* **EXERCISE BRIEF**: Set every record down again, exactly and completely.

* **DATA TO EXAMINE**:
◆ ◆ ◆ ◆ ◆ ◆ ◆

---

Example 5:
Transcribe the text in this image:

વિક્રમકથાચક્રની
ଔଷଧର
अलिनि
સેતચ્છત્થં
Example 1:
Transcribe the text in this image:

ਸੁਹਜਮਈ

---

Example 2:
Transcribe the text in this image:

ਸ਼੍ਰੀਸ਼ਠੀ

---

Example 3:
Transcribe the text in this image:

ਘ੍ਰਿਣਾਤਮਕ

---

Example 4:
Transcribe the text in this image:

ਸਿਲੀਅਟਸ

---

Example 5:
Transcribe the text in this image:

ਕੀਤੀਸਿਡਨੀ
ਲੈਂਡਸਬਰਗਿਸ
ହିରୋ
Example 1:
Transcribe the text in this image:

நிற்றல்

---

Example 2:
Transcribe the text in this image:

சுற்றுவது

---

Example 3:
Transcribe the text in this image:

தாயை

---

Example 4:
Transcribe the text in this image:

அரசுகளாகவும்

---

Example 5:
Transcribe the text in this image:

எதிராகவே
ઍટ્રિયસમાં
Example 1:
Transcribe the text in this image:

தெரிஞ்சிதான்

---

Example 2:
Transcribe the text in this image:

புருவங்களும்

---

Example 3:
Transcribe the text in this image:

◆ ◆ ◆ ◆ ◆ ◆ ◆

* **YOUR RESPONSE**:
---

Example 5:
Transcribe the text in this image:

વિક્રમકથાચક્રની
ଔଷଧର
अलिनि
સેતચ્છત્થં
Example 1:
Transcribe the text in this image:

ਸੁਹਜਮਈ

---

Example 2:
Transcribe the text in this image:

ਸ਼੍ਰੀਸ਼ਠੀ

---

Example 3:
Transcribe the text in this image:

ਘ੍ਰਿਣਾਤਮਕ

---

Example 4:
Transcribe the text in this image:

ਸਿਲੀਅਟਸ

---

Example 5:
Transcribe the text in this image:

ਕੀਤੀਸਿਡਨੀ
ਲੈਂਡਸਬਰਗਿਸ
ହିରୋ
Example 1:
Transcribe the text in this image:

நிற்றல்

---

Example 2:
Transcribe the text in this image:

சுற்றுவது

---

Example 3:
Transcribe the text in this image:

தாயை

---

Example 4:
Transcribe the text in this image:

அரசுகளாகவும்

---

Example 5:
Transcribe the text in this image:

எதிராகவே
ઍટ્રિયસમાં
Example 1:
Transcribe the text in this image:

தெரிஞ்சிதான்

---

Example 2:
Transcribe the text in this image:

புருவங்களும்

---

Example 3:
Transcribe the text in this image:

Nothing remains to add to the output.